Question

If $p=-10$ , find the value of ${{p}^{2}}-2p-100$ .

Answer 1

Hint: Here, the question is given in simple algebraic expression. In this question we are asked to find the value of ${{p}^{2}}-2p-100$. To find this we need to substitute the value of ‘p’ as ‘-10’ in the given equation. Then simplify it to get the answer.

Complete step-by-step answer:
Here, we need to find the value of ${{p}^{2}}-2p-100$ which is a simple algebraic expression.
An algebraic expression in mathematics is an expression which is made up of variables and constants along with algebraic operations (addition, subtraction, etc). Expressions are made of terms. They are also termed as algebraic equations.
According to the question, it is given that $p=-10$.
Now, we will put the value of p in the given equation.
i.e. ${{p}^{2}}-2p-100$
$={{\left( -10 \right)}^{2}}-2\left( -10 \right)-100$
$=\left( -10 \right)\left( -10 \right)-2\left( -10 \right)-100$
By simplifying the above equation, we get –
$=100+20-100$
By cancelling \[+100\] and $-100$ we get –
$=20$ .
Hence, the value of ${{p}^{2}}-2p-100$ is 20.

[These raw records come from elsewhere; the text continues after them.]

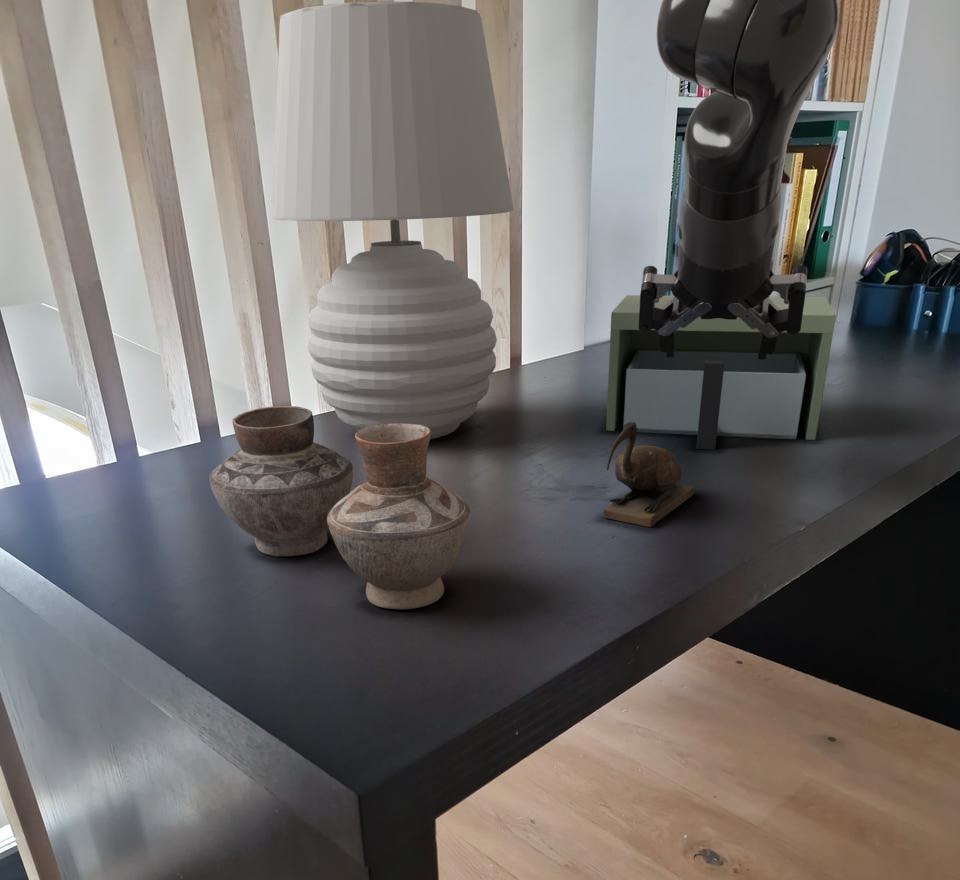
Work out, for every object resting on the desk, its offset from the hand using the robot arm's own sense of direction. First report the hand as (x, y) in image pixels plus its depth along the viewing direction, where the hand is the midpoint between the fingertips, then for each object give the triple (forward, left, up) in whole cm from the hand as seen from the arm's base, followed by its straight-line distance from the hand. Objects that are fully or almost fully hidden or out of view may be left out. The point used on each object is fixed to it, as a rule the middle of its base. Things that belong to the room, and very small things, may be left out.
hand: (715, 350), depth 83 cm
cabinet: (+9, -15, -11) cm, 21 cm away
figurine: (-4, +16, -11) cm, 20 cm away
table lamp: (+33, +12, -11) cm, 37 cm away
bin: (+7, -12, -11) cm, 18 cm away
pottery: (+6, +41, -11) cm, 43 cm away
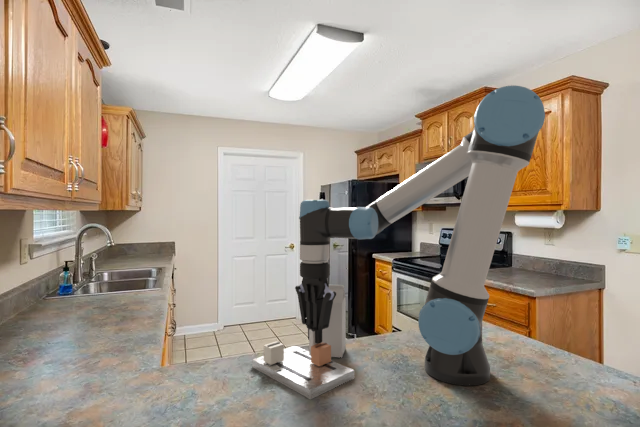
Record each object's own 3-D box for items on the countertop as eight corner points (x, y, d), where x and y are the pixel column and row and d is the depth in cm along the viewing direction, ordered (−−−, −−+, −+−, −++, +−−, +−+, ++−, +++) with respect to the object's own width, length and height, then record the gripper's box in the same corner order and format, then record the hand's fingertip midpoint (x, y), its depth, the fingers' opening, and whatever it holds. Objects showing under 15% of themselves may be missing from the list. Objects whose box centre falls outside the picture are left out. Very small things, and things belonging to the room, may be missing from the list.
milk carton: (342, 358, 98) (342, 288, 98) (316, 356, 99) (316, 286, 99) (345, 348, 105) (345, 282, 105) (321, 346, 106) (321, 282, 106)
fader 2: (331, 361, 90) (331, 344, 90) (319, 366, 87) (319, 348, 87) (322, 358, 92) (322, 341, 92) (311, 362, 90) (310, 345, 90)
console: (354, 378, 86) (354, 369, 86) (310, 399, 76) (310, 389, 76) (295, 352, 102) (294, 345, 102) (252, 367, 92) (252, 359, 92)
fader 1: (283, 360, 91) (283, 343, 91) (270, 364, 88) (270, 347, 88) (276, 356, 93) (276, 340, 93) (263, 361, 90) (263, 343, 90)
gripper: (343, 262, 89) (344, 357, 89) (308, 257, 99) (309, 344, 99) (321, 265, 84) (322, 366, 84) (286, 260, 94) (287, 351, 94)
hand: (315, 354), depth 92 cm, fingers closed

Note: Generally students get confused and make mistakes while simplifying the equations of algebraic expression while dealing with signs. They may get confused while multiplying the digits with different or same signs. They should have some basic multiplication rules of signs. Such as –
$\left( + \right)\times \left( + \right)$ multiplication of two positive $=+$
 $\left( + \right)\times \left( - \right)$ multiplication of a positive and a negative $=-$
$\left( - \right)\times \left( - \right)$ multiplication of two negative $=+$
$\left( - \right)\times \left( + \right)$ multiplication of a negative and a positive $=-$ .
Therefore, product of two same signs is positive and product of two different signs is negative.